Helical, a Luxembourg-based startup founded in 2023, believes the problem is not a lack of AI—but a lack of systems that turn AI into usable science.
The company has raised $10 million in a round led by redalpine, with participation from Gradient, BoxGroup, Frst, and and notable angels including Aidan Gomez (CEO Cohere), Clement Delangue (CEO HuggingFace) and Mario Goetze (pro soccer player).
“Scientists need a structured way to iterate on hypotheses, like in a wet lab—but in silico.”
Originally built as an open-source platform for biological foundation models trained on DNA and RNA data, Helical quickly realized that access to models alone was not enough to drive scientific decisions. “From the beginning, we knew a model platform alone would not be enough,” says co-founder and CTO Maxime Allard. “Scientists need a structured way to iterate on hypotheses, like in a wet lab—but in silico.”

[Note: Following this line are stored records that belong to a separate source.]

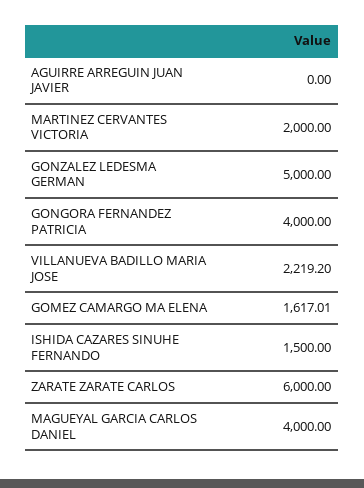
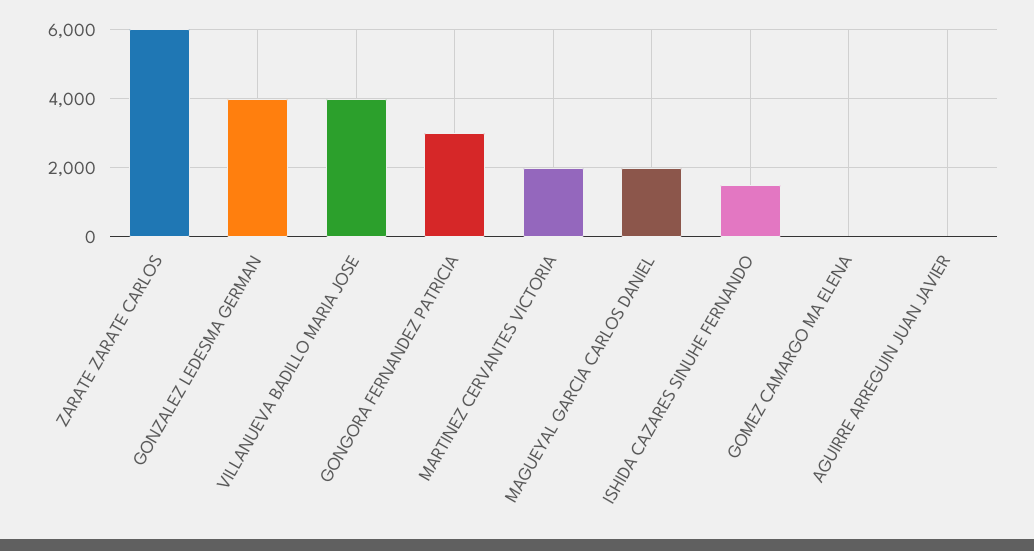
  {
    "AGUIRRE ARREGUIN JUAN JAVIER": 0,
    "MARTINEZ CERVANTES VICTORIA": 2000,
-   "GONZALEZ LEDESMA GERMAN": 5000,
+   "GONZALEZ LEDESMA GERMAN": 4000,
-   "GONGORA FERNANDEZ PATRICIA": 4000,
+   "GONGORA FERNANDEZ PATRICIA": 3000,
-   "VILLANUEVA BADILLO MARIA JOSE": 2219.2,
+   "VILLANUEVA BADILLO MARIA JOSE": 4000,
-   "GOMEZ CAMARGO MA ELENA": 1617.01,
+   "GOMEZ CAMARGO MA ELENA": 0,
    "ISHIDA CAZARES SINUHE FERNANDO": 1500,
    "ZARATE ZARATE CARLOS": 6000,
-   "MAGUEYAL GARCIA CARLOS DANIEL": 4000
+   "MAGUEYAL GARCIA CARLOS DANIEL": 2000
  }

This insight led to its shift toward a “virtual AI lab,” designed to turn fragmented model outputs into reproducible scientific workflows.
The platform connects two environments—a Virtual Lab for scientists and a Model Factory for ML engineers—built on shared data, models, and results. “All scientists iterate—they don’t test a hypothesis once,” Allard explains. “The Virtual Lab enables that iterative process computationally.” The goal is to replace siloed tools and non-reproducible analyses with standardised in-silico experimentation.
“Without reproducibility, AI in biology cannot scale.”
Helical already works with several top-20 pharmaceutical companies, including Pfizer on predictive safety biomarkers and Tanabe Pharma, with early deployments compressing discovery timelines from years to weeks.
“It’s not just about speed,” says Allard. “It’s about making scientific decisions reproducible and defensible.” Reproducibility is central to the platform, especially as regulators like the FDA increase expectations for transparency in AI-driven drug discovery. “Without reproducibility, AI in biology cannot scale,” he adds.
More broadly, Helical reflects a shift in AI value creation—from building models to orchestrating them inside real-world workflows.
While challenges remain due to the multi-dimensional nature of biology, the company’s ambition is clear: to make in-silico discovery a standard engine for pharma R&D, enabling scientists to test, reproduce, and scale hypotheses at computational speed.